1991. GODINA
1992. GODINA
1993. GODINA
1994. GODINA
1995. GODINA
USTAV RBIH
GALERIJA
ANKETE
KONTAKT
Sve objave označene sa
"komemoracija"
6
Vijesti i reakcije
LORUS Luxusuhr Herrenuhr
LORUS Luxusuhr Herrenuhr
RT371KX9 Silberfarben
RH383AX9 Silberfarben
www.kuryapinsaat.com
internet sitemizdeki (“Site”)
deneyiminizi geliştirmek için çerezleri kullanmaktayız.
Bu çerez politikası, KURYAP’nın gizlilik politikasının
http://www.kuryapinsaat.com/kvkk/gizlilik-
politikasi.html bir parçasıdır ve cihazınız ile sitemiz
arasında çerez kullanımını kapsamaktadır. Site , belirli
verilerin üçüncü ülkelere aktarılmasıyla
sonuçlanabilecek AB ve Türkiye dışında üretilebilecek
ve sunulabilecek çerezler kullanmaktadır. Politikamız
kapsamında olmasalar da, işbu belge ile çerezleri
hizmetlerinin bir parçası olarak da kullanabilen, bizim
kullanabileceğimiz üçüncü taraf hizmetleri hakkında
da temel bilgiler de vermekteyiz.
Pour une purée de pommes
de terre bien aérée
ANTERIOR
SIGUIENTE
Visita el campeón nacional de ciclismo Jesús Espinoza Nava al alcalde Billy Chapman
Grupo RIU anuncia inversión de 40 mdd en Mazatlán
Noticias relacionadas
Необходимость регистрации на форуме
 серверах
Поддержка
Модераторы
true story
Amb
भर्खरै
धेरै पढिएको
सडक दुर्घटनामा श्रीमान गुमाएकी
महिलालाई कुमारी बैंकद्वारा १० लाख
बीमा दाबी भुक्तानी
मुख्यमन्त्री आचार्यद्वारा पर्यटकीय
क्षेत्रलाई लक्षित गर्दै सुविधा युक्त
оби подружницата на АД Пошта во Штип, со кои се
----
Edit the records above so that every "Silberfarben" becomes "Goldfarben", and reproduce all their lines with nothing else altered.

1991. GODINA
1992. GODINA
1993. GODINA
1994. GODINA
1995. GODINA
USTAV RBIH
GALERIJA
ANKETE
KONTAKT
Sve objave označene sa
"komemoracija"
6
Vijesti i reakcije
LORUS Luxusuhr Herrenuhr
LORUS Luxusuhr Herrenuhr
RT371KX9 Goldfarben
RH383AX9 Goldfarben
www.kuryapinsaat.com
internet sitemizdeki (“Site”)
deneyiminizi geliştirmek için çerezleri kullanmaktayız.
Bu çerez politikası, KURYAP’nın gizlilik politikasının
http://www.kuryapinsaat.com/kvkk/gizlilik-
politikasi.html bir parçasıdır ve cihazınız ile sitemiz
arasında çerez kullanımını kapsamaktadır. Site , belirli
verilerin üçüncü ülkelere aktarılmasıyla
sonuçlanabilecek AB ve Türkiye dışında üretilebilecek
ve sunulabilecek çerezler kullanmaktadır. Politikamız
kapsamında olmasalar da, işbu belge ile çerezleri
hizmetlerinin bir parçası olarak da kullanabilen, bizim
kullanabileceğimiz üçüncü taraf hizmetleri hakkında
da temel bilgiler de vermekteyiz.
Pour une purée de pommes
de terre bien aérée
ANTERIOR
SIGUIENTE
Visita el campeón nacional de ciclismo Jesús Espinoza Nava al alcalde Billy Chapman
Grupo RIU anuncia inversión de 40 mdd en Mazatlán
Noticias relacionadas
Необходимость регистрации на форуме
 серверах
Поддержка
Модераторы
true story
Amb
भर्खरै
धेरै पढिएको
सडक दुर्घटनामा श्रीमान गुमाएकी
महिलालाई कुमारी बैंकद्वारा १० लाख
बीमा दाबी भुक्तानी
मुख्यमन्त्री आचार्यद्वारा पर्यटकीय
क्षेत्रलाई लक्षित गर्दै सुविधा युक्त
оби подружницата на АД Пошта во Штип, со кои се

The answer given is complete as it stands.